Ein langer Kampf um die Hegemonie in der Region wird auch zu einem wachsenden globalen Terrorrisiko führen, da sich alle Seiten religiös legitimierender Terrorgruppen bedienen. Die noch größere Gefahr könnte allerdings darin bestehen, dass die zentralen Akteure in diesem Konflikt versuchen, nuklear aufzurüsten - ein Albtraum für die Sicherheit und Stabilität der ganzen Welt im 21. Jahrhundert.

Zeitpunkt des Iran-Abkommens ist kein Zufall

Insofern ist es mehr als ein Zufall, dass parallel zu der direkten hegemonialen Konfrontation der regionalen Vormächte in Jemen die UN-Vetomächte und Deutschland versucht haben, ein Nuklearabkommen mit Iran auszuhandeln.

Das aus diesen während der vergangenen zwölf Jahre immer wieder unterbrochenen und dann neu aufgenommenen Gesprächen (an denen ich selbst eine Weile teilgenommen habe) hervorgegangene Rahmenabkommen soll die Gefahr einer militärischen Nuklearmacht Iran eindämmen, und zwar dadurch, dass das iranische Atomprogramm internationaler Kontrolle unterstellt wird. Im Gegenzug dazu sollen die internationalen Wirtschaftssanktionen aufgehoben werden.

Teherans Politik ist nicht von Klugheit geprägt

Die Rollen haben sich im nahöstlichen Machtkampf fundamental verändert: Amerika ist nicht mehr militärischer Akteur am Boden, und wird es auch nicht sein, solange das strategische Gleichgewicht in der Region grundsätzlich nicht infrage gestellt wird, was aus Sicht Washingtons die Terrormiliz des Islamischen Staats im Irak und Syrien tut. Amerika agiert auf diplomatischer Ebene, um eine grundsätzliche strategische Bedrohung zu lösen oder zumindest einzudämmen - die Gefahr des iranischen Atomwaffen-Programms.

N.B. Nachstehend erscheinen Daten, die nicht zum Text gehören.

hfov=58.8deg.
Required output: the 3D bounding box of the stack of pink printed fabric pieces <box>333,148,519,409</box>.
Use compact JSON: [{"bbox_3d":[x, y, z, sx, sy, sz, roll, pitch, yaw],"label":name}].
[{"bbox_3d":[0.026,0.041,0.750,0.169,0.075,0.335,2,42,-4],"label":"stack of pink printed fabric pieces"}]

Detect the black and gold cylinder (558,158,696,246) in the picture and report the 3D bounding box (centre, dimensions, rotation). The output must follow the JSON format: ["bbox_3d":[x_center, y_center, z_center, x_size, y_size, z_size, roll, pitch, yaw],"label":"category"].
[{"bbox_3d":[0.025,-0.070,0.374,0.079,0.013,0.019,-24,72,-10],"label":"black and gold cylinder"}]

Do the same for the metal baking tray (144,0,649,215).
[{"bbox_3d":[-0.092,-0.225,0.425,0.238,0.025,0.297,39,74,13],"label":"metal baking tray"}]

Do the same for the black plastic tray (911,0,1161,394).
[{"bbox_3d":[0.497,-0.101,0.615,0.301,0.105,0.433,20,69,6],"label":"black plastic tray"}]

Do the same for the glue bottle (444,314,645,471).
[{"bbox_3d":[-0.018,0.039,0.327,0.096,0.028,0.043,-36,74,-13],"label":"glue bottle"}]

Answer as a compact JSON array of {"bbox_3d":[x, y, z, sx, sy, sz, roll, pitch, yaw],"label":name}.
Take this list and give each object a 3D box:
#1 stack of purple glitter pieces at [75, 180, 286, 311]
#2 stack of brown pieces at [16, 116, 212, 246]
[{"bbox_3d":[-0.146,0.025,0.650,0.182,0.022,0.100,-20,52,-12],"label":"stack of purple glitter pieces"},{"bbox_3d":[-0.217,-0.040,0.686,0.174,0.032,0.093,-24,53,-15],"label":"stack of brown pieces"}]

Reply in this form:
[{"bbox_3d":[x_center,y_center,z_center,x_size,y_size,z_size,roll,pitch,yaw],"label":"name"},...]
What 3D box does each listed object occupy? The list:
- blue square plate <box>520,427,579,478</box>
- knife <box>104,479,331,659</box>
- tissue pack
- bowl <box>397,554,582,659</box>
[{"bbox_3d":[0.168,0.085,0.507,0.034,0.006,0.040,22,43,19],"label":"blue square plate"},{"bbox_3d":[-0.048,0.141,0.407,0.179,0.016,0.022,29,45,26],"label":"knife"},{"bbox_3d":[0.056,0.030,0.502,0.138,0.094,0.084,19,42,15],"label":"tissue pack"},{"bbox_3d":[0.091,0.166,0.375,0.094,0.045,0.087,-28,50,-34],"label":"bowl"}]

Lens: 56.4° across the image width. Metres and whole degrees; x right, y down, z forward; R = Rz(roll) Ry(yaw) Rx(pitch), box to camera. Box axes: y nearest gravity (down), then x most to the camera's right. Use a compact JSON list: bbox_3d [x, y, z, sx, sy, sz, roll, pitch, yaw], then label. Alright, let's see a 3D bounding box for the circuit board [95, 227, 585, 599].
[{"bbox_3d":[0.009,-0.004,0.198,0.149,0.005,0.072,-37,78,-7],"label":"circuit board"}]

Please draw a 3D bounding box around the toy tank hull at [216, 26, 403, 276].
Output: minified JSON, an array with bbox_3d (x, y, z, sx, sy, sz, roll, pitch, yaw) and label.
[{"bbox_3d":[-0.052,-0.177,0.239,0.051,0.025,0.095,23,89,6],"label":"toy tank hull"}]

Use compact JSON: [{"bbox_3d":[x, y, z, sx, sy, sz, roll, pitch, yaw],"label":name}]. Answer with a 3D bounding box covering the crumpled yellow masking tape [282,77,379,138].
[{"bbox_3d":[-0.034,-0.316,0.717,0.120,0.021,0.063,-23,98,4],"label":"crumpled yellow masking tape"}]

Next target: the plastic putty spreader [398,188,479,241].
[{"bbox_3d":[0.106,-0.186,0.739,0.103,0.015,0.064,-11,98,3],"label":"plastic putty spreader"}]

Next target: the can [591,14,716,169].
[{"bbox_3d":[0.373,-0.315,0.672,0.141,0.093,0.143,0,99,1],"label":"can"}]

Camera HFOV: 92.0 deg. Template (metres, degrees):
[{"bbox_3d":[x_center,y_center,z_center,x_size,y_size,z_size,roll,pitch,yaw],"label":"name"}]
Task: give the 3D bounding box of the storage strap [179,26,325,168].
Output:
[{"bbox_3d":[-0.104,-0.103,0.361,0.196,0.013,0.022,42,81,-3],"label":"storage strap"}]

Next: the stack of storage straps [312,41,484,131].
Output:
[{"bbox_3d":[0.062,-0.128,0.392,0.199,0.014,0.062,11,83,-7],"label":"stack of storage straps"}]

Genau an dieser Agenda Washingtons gibt es nun massive Kritik der alten und engen Verbündeten der USA in der Region, Israel und Saudi-Arabien. Diese Kritik hat allerdings einen entscheidenden Nachteil: Sie geht von illusionären Zielen aus. Würden die Großmächte dieser Kritik folgen, so zöge dies faktisch eine weitere Eskalation in dem Konflikt mit Iran nach sich, denn niemand wird Teheran auf dem Verhandlungswege und mit Wirtschaftssanktionen dazu bringen, alle seine nuklearen Aktivitäten einzustellen. Realistisch ist nur eine möglichst umfassende und tief reichende internationale Kontrolle, um so einen nuklearen Rüstungswettlauf in der Region zu verhindern.

Freilich wird dieses Ziel, so es denn erreicht wird, weder Israel noch Saudi-Arabien reichen, da beide Staaten fürchten, dass dadurch Iran in seinen Ambitionen als regionale Hegemonialmacht gestärkt würde, ja, dass es am Ende gar zu einem faktischen "Wechsel der Koalitionen" seitens der Vereinigten Staaten führen könnte, was sich ja im Kampf gegen den Islamischen Staat im Irak bereits abzuzeichnen beginnt.

Trauerfeier für Jürgen Leinemann

Joschka Fischer, 66, war von 1998 bis 2005 Bundesaußenminister und Vizekanzler der rot-grünen Koalition.

(Foto: Jörg Carstensen/dpa)

Teherans Politik ist dabei keineswegs von Klugheit geprägt: Der regionale militärische Interventionismus der iranischen Führung birgt große Risiken, wie man ebenfalls dieser Tage erleben durfte, denn die Bildung einer panarabischen militärischen Eingreiftruppe ist eindeutig gegen Teheran gerichtet und sollte dort zum Nachdenken führen.

Der neue Nahe Osten braucht weder einen nuklearen Rüstungswettlauf noch religiösen Hass, noch eine auf militärische Interventionen gründende Außenpolitik, sondern die Kraft, sich zusammenzusetzen , zu verhandeln und gemeinsam kollektive Sicherheitssysteme zu entwickeln, die den berechtigten Interessen aller Beteiligten gerecht werden. Ohne Diplomatie und Verständigungsbereitschaft, wie sie sich in dem mit Iran ausgehandelten Rahmenabkommen äußern, wird der neue Nahe Osten zum Pulverfass der Weltpolitik werden.